• What you have to do: Every record below must be retyped exactly, with the pictures left out.

(Source records)
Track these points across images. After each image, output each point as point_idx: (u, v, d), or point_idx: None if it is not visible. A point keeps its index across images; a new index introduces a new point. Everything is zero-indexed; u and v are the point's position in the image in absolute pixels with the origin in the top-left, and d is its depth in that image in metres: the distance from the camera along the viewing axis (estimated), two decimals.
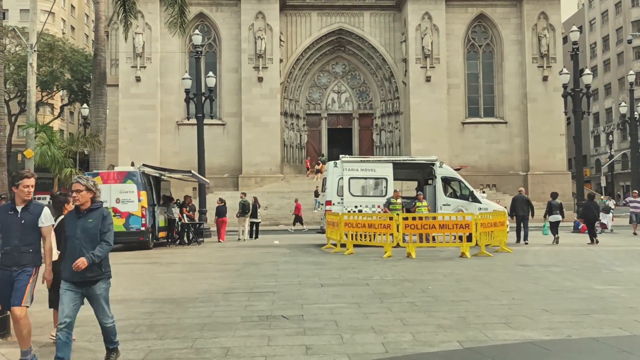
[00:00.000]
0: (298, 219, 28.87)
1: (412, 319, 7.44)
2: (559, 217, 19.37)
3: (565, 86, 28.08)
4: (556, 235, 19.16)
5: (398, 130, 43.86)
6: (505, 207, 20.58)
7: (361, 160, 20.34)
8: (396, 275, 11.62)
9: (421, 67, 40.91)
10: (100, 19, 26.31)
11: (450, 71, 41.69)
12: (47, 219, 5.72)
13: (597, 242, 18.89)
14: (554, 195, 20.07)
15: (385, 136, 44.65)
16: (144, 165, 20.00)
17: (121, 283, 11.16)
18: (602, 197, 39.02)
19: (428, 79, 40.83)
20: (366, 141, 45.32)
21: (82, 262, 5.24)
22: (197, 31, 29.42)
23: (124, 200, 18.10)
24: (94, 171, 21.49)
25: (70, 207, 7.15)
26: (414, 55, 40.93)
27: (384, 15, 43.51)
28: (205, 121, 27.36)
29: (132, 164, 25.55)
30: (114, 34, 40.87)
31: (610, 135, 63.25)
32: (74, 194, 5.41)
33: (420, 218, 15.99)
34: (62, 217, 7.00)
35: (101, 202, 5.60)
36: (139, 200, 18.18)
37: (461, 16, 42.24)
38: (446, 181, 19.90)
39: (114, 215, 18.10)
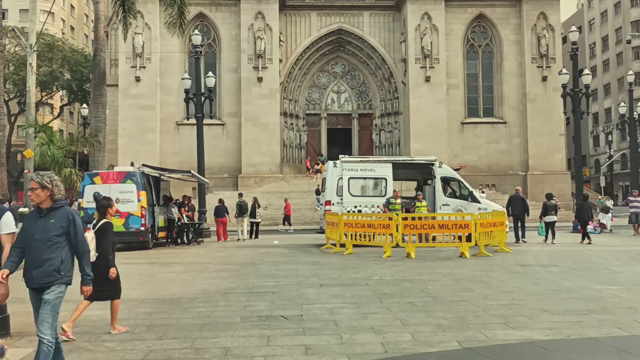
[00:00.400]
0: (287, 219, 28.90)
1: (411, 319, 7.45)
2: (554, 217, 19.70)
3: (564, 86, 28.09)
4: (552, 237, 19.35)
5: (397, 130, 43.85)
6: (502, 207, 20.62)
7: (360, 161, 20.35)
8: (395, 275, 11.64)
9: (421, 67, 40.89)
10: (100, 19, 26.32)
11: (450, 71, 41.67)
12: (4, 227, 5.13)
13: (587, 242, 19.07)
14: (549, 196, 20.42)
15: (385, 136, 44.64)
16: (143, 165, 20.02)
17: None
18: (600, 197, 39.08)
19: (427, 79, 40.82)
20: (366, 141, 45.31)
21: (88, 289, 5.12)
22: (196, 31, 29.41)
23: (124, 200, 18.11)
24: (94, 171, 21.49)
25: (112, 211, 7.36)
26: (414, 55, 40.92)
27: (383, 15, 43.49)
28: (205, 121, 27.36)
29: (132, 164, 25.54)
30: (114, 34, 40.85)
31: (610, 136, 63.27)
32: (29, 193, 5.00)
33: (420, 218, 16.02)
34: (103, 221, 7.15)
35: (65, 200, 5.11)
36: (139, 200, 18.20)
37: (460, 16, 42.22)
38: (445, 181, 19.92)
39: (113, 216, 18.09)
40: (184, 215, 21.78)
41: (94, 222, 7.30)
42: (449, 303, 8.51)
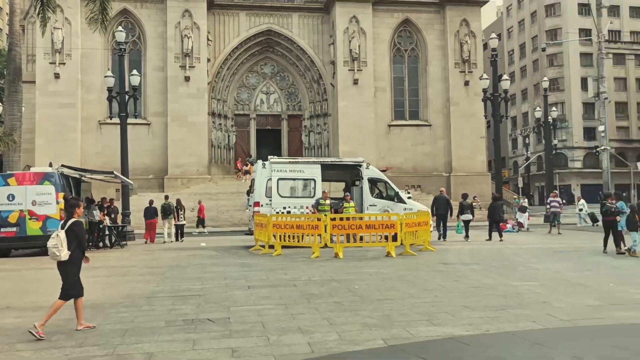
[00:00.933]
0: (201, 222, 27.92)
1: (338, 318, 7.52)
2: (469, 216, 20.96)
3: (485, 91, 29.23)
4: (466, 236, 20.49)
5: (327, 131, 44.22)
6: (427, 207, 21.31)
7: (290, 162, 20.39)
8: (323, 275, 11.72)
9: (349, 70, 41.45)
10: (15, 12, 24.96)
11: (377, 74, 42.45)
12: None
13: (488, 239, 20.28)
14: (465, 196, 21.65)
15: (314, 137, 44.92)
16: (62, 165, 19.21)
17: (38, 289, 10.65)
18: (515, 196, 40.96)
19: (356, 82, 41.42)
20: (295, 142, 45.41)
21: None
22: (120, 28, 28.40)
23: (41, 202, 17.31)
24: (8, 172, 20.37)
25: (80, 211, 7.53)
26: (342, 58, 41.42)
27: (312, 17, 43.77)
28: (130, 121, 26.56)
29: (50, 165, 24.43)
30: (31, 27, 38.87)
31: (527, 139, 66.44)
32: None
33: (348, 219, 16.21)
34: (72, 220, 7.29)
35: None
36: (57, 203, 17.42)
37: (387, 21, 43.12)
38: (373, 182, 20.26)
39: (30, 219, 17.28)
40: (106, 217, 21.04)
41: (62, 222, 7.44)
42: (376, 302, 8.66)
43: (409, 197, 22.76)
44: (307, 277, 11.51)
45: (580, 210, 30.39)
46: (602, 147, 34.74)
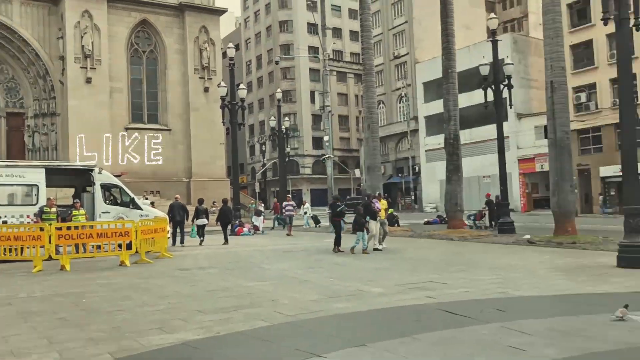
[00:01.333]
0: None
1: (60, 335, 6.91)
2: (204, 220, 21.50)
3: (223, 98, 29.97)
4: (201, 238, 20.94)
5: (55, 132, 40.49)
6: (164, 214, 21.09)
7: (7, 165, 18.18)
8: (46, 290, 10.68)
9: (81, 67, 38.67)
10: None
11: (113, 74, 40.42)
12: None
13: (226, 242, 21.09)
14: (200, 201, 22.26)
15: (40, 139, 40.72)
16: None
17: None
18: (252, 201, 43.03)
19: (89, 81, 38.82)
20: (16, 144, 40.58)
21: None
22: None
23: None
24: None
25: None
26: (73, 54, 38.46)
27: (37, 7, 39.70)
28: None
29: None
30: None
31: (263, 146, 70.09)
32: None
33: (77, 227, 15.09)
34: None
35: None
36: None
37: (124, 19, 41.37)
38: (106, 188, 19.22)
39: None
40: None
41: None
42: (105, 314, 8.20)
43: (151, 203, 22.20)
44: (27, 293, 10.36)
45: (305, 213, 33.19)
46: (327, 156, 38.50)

• Response:
Track these points across images. After each image, output each point as point_idx: (u, v, d), or point_idx: None if it is not visible. A point keeps its index across images; a new index introduces a new point. Everything is zero-indexed; u and v are the point's position in the image in absolute pixels with the origin in the top-left, and d is its depth in that image in metres: the distance from the camera along the viewing axis (estimated), two decimals.
[00:00.000]
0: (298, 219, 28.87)
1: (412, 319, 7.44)
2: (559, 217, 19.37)
3: (565, 86, 28.08)
4: (556, 235, 19.16)
5: (398, 130, 43.86)
6: (505, 207, 20.58)
7: (361, 160, 20.34)
8: (396, 275, 11.62)
9: (421, 67, 40.91)
10: (100, 19, 26.31)
11: (450, 71, 41.69)
12: (47, 219, 5.72)
13: (597, 242, 18.89)
14: (554, 195, 20.07)
15: (385, 136, 44.65)
16: (144, 165, 20.00)
17: (121, 283, 11.16)
18: (602, 197, 39.02)
19: (428, 79, 40.83)
20: (366, 141, 45.32)
21: (82, 262, 5.24)
22: (197, 31, 29.42)
23: (124, 200, 18.10)
24: (94, 171, 21.49)
25: (70, 207, 7.15)
26: (414, 55, 40.93)
27: (384, 15, 43.51)
28: (205, 121, 27.36)
29: (132, 164, 25.55)
30: (114, 34, 40.87)
31: (610, 135, 63.25)
32: (74, 194, 5.41)
33: (420, 218, 15.99)
34: (62, 217, 7.00)
35: (101, 202, 5.60)
36: (139, 200, 18.18)
37: (461, 16, 42.24)
38: (446, 181, 19.90)
39: (114, 215, 18.10)
[00:00.400]
0: (287, 219, 28.90)
1: (411, 319, 7.45)
2: (554, 217, 19.70)
3: (564, 86, 28.09)
4: (552, 237, 19.35)
5: (397, 130, 43.85)
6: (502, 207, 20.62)
7: (360, 161, 20.35)
8: (395, 275, 11.64)
9: (421, 67, 40.89)
10: (100, 19, 26.32)
11: (450, 71, 41.67)
12: (4, 227, 5.13)
13: (587, 242, 19.07)
14: (549, 196, 20.42)
15: (385, 136, 44.64)
16: (143, 165, 20.02)
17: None
18: (600, 197, 39.08)
19: (427, 79, 40.82)
20: (366, 141, 45.31)
21: (88, 289, 5.12)
22: (196, 31, 29.41)
23: (124, 200, 18.11)
24: (94, 171, 21.49)
25: (112, 211, 7.36)
26: (414, 55, 40.92)
27: (383, 15, 43.49)
28: (205, 121, 27.36)
29: (132, 164, 25.54)
30: (114, 34, 40.85)
31: (610, 136, 63.27)
32: (29, 193, 5.00)
33: (420, 218, 16.02)
34: (103, 221, 7.15)
35: (65, 200, 5.11)
36: (139, 200, 18.20)
37: (460, 16, 42.22)
38: (445, 181, 19.92)
39: (113, 216, 18.09)
40: (184, 215, 21.78)
41: (94, 222, 7.30)
42: (449, 303, 8.51)
[00:00.933]
0: (201, 222, 27.92)
1: (338, 318, 7.52)
2: (469, 216, 20.96)
3: (485, 91, 29.23)
4: (466, 236, 20.49)
5: (327, 131, 44.22)
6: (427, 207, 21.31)
7: (290, 162, 20.39)
8: (323, 275, 11.72)
9: (349, 70, 41.45)
10: (15, 12, 24.96)
11: (377, 74, 42.45)
12: None
13: (488, 239, 20.28)
14: (465, 196, 21.65)
15: (314, 137, 44.92)
16: (62, 165, 19.21)
17: (38, 289, 10.65)
18: (515, 196, 40.96)
19: (356, 82, 41.42)
20: (295, 142, 45.41)
21: None
22: (120, 28, 28.40)
23: (41, 202, 17.31)
24: (8, 172, 20.37)
25: (80, 211, 7.53)
26: (342, 58, 41.42)
27: (312, 17, 43.77)
28: (130, 121, 26.56)
29: (50, 165, 24.43)
30: (31, 27, 38.87)
31: (527, 139, 66.44)
32: None
33: (348, 219, 16.21)
34: (72, 220, 7.29)
35: None
36: (57, 203, 17.42)
37: (387, 21, 43.12)
38: (373, 182, 20.26)
39: (30, 219, 17.28)
40: (106, 217, 21.04)
41: (62, 222, 7.44)
42: (376, 302, 8.66)
43: (409, 197, 22.76)
44: (307, 277, 11.51)
45: (580, 210, 30.39)
46: (602, 147, 34.74)
[00:01.333]
0: None
1: (60, 335, 6.91)
2: (204, 220, 21.50)
3: (223, 98, 29.97)
4: (201, 238, 20.94)
5: (55, 132, 40.49)
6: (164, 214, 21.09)
7: (7, 165, 18.18)
8: (46, 290, 10.68)
9: (81, 67, 38.67)
10: None
11: (113, 74, 40.42)
12: None
13: (226, 242, 21.09)
14: (200, 201, 22.26)
15: (40, 139, 40.72)
16: None
17: None
18: (252, 201, 43.03)
19: (89, 81, 38.82)
20: (16, 144, 40.58)
21: None
22: None
23: None
24: None
25: None
26: (73, 54, 38.46)
27: (37, 7, 39.70)
28: None
29: None
30: None
31: (263, 146, 70.09)
32: None
33: (77, 227, 15.09)
34: None
35: None
36: None
37: (124, 19, 41.37)
38: (106, 188, 19.22)
39: None
40: None
41: None
42: (105, 314, 8.20)
43: (151, 203, 22.20)
44: (27, 293, 10.36)
45: (305, 213, 33.19)
46: (327, 156, 38.50)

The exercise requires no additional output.